Task input:

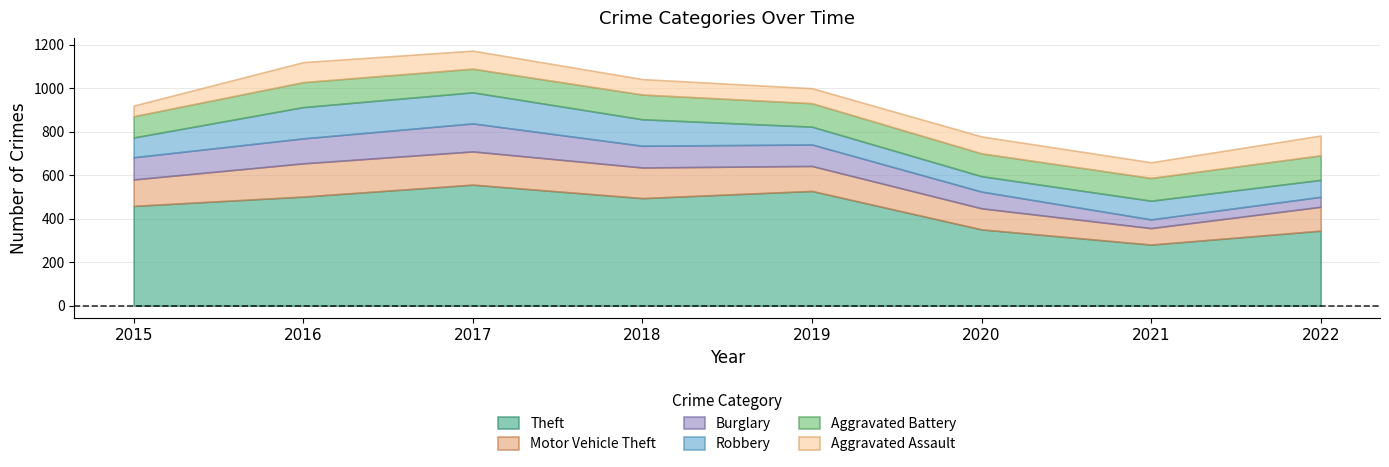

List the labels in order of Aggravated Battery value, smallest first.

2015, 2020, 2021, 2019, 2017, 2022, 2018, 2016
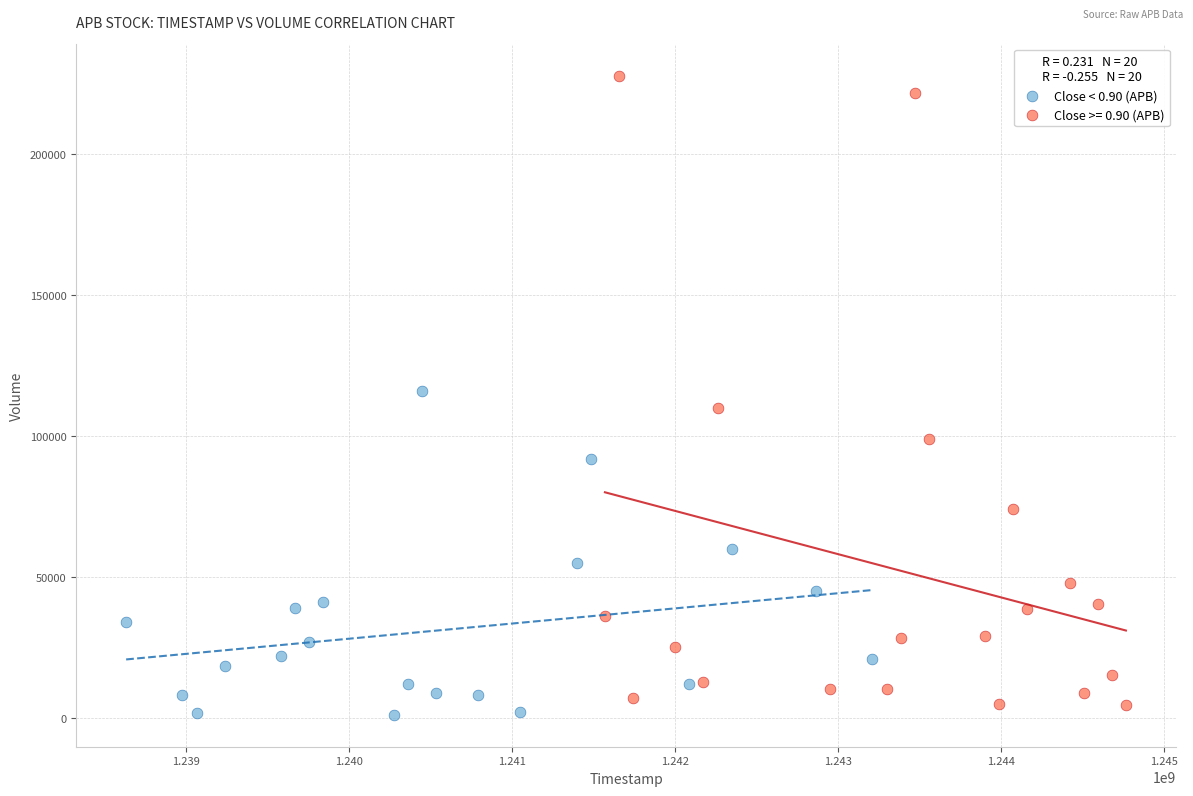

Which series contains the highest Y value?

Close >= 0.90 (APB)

==

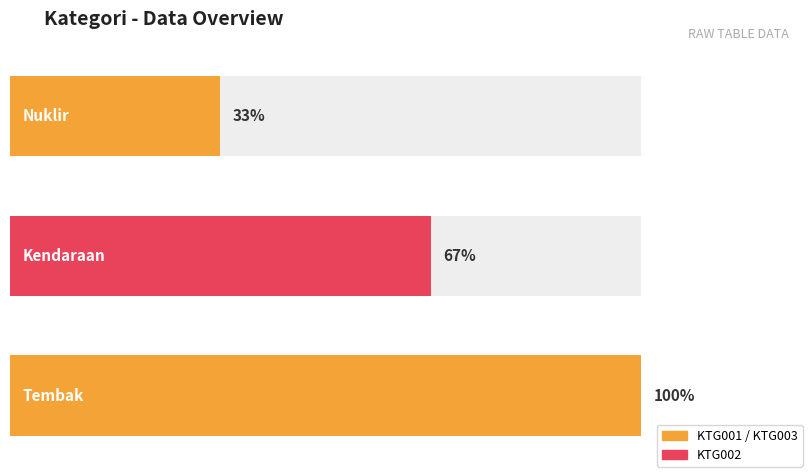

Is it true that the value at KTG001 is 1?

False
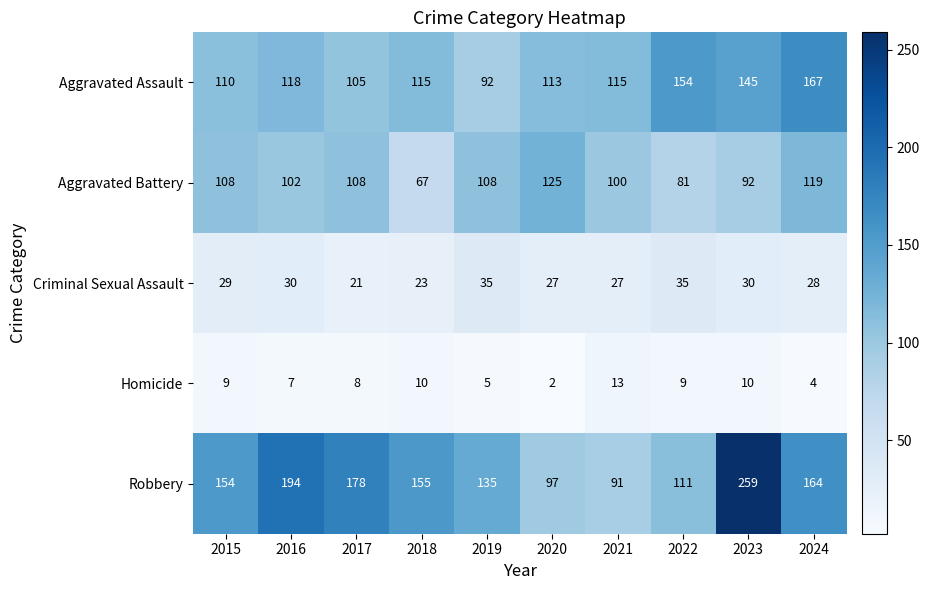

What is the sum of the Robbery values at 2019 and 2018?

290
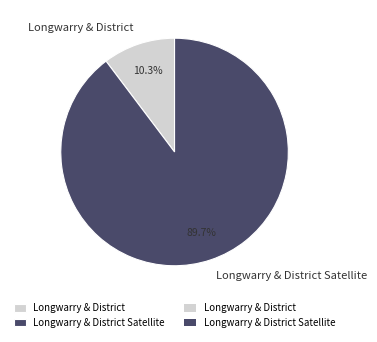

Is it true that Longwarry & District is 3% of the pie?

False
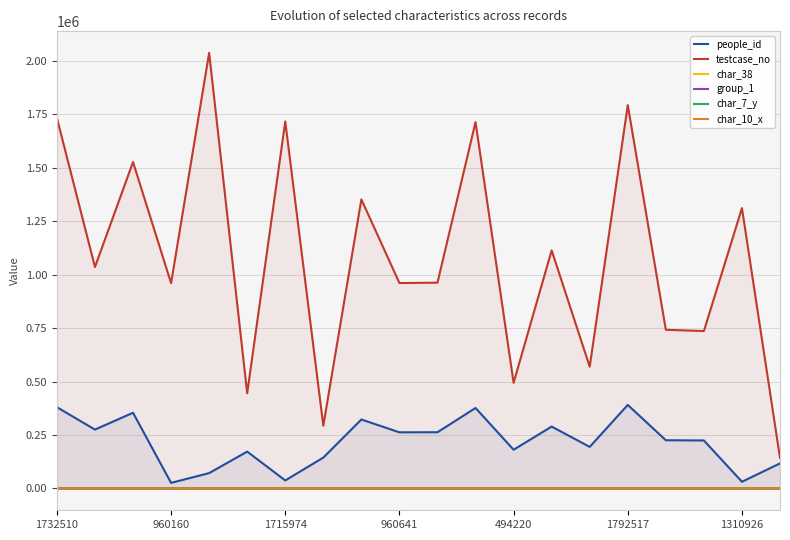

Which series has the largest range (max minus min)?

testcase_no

---

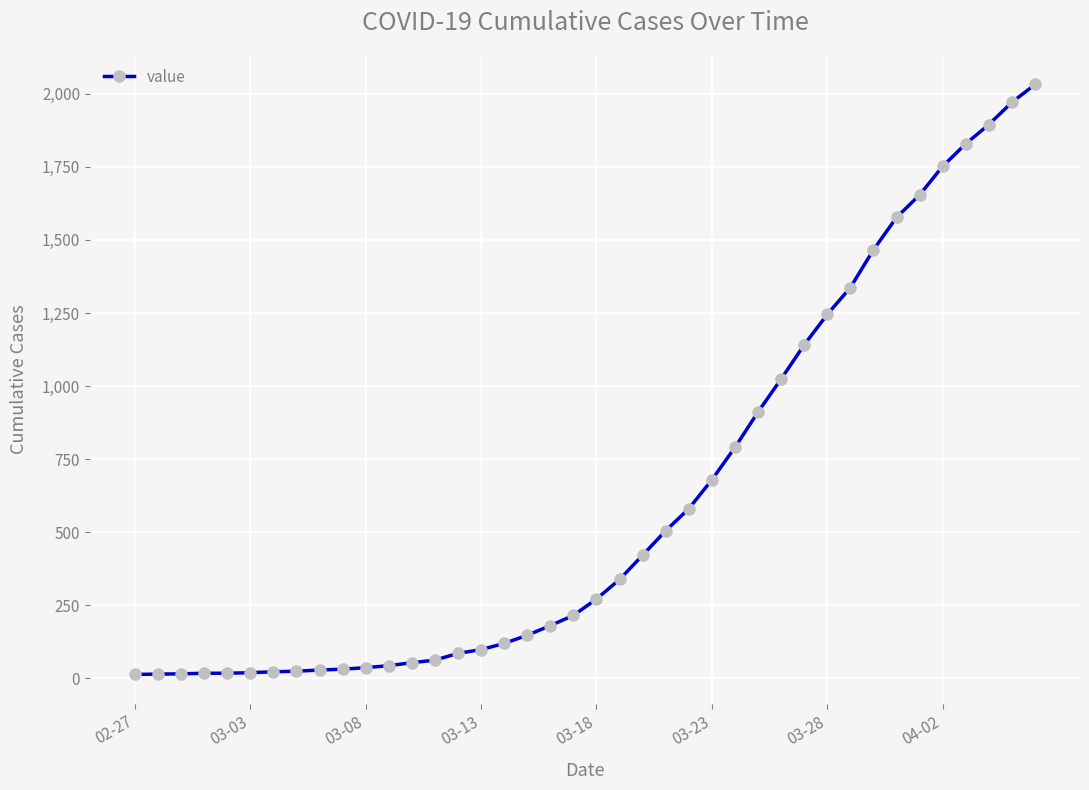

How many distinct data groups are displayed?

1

Job:
Turn everything in the first block of data, from the line containing "List the labels" down to the line containing "Which series contains the highest Y value?", both included, into a Markdown table with the columns No. and Line. Skip blank lines and leave the pictures out.

Output for this task:
| No. | Line |
|---|---|
| 1 | List the labels in order of Aggravated Battery value, smallest first. |
| 2 | 2015, 2020, 2021, 2019, 2017, 2022, 2018, 2016 |
| 3 | Which series contains the highest Y value? |